Het EU-Hof oordeelt dat het EU-recht de nationale autoriteit verplicht om vóór de uitvoering van het terugkeerbesluit een geactualiseerde beoordeling te maken van de risico’s die de derdelander loopt om te worden blootgesteld aan behandelingen die door de artikelen 4 en 19, lid 2, van het EU-Handvest absoluut verboden worden. Een dergelijke beoordeling, die onderscheiden en autonoom moet zijn ten opzichte van die welke ten tijde van de vaststelling van dat terugkeerbesluit is verricht, moet de nationale autoriteit in staat stellen om zich, rekening houdend met elke wijziging van de omstandigheden en met alle nieuwe elementen die deze derdelander in voorkomend geval aanvoert, ervan te vergewissen dat er geen zwaarwegende en op feiten berustende gronden bestaan om aan te nemen dat die derdelander bij terugkeer naar een derde land een reëel risico loopt in dat derde land te worden onderworpen aan de doodstraf, folteringen of onmenselijke of vernederende behandelingen. Die geactualiseerde beoordeling is volgens het EU-Hof de enige beoordeling die deze autoriteit in staat stelt ervoor te zorgen dat de verwijdering voldoet aan de wettelijke voorwaarden, en in het bijzonder aan de vereisten van artikel 5 van de EU-Terugkeerrichtlijn

Indien de bevoegde nationale autoriteit na afloop van voornoemde beoordeling tot de conclusie komt dat de verwijdering van de betrokken derdelander hem blootstelt aan een ernstig risico dat hij aan de doodstraf, aan folteringen of aan onmenselijke of vernederende behandelingen of bestraffingen wordt onderworpen, dan moet deze autoriteit die verwijdering uitstellen zolang dat risico voortduurt. Een nationale regel of praktijk op grond waarvan de eerbiediging van het beginsel van non-refoulement slechts kan worden onderzocht in het kader van een procedure inzake internationale bescherming (en niet in het kader van een procedure die is ingeleid met een aanvraag voor een verblijfsvergunning naar nationaal recht), is in strijd is met het EU-recht. 

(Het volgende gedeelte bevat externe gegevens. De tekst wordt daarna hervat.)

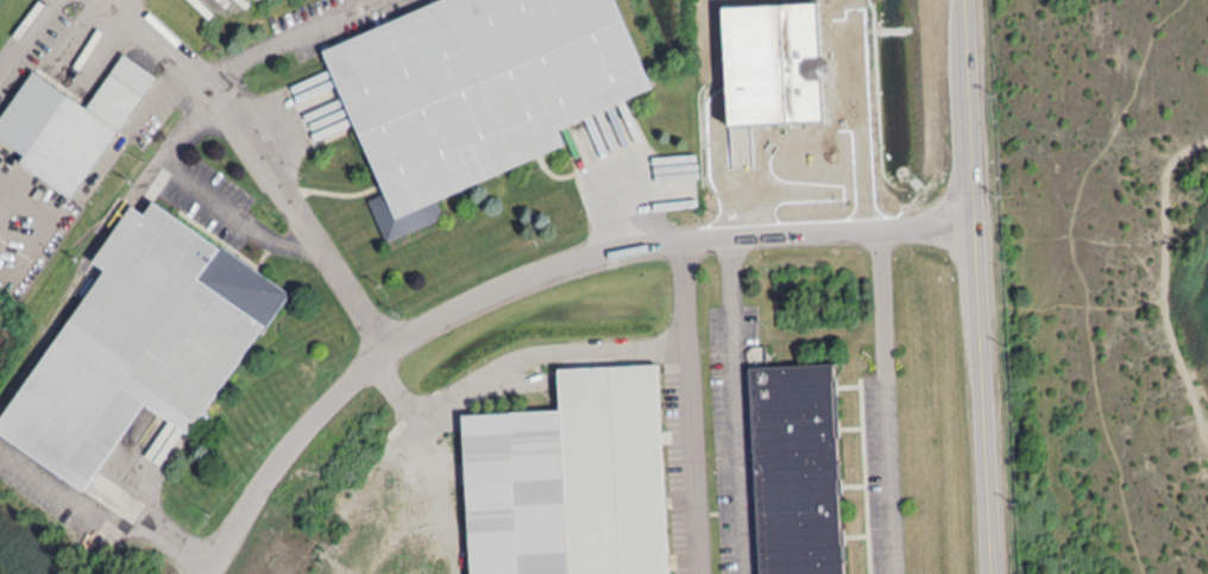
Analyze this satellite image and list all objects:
road: (283, 38)
road: (32, 43)
building: (774, 62)
building: (475, 90)
building: (70, 122)
road: (814, 126)
road: (199, 185)
road: (624, 205)
road: (21, 226)
road: (1145, 240)
road: (1104, 241)
road: (1080, 273)
road: (527, 276)
park: (1104, 280)
road: (1163, 282)
road: (976, 287)
road: (1178, 303)
road: (1069, 305)
road: (356, 309)
building: (140, 341)
road: (1196, 371)
road: (735, 404)
road: (886, 404)
road: (687, 408)
road: (1205, 430)
building: (797, 468)
building: (572, 478)
road: (104, 523)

Ambtshalve toetsing door nationale rechter

Het EU-Hof oordeelt dat het aan de bevoegde nationale rechterlijke instanties is om, in voorkomend geval ambtshalve, erop toe te zien dat het beginsel van non-refoulement in acht wordt genomen wanneer gegevens uit het dossier die hun ter kennis zijn gebracht doen vermoeden dat afbreuk aan dat beginsel zou kunnen worden gedaan. Deze verplichting van de nationale rechter geldt op dezelfde wijze in het kader van een procedure inzake internationale bescherming als in het kader van een procedure die is ingeleid met een aanvraag voor een verblijfsvergunning naar nationaal recht.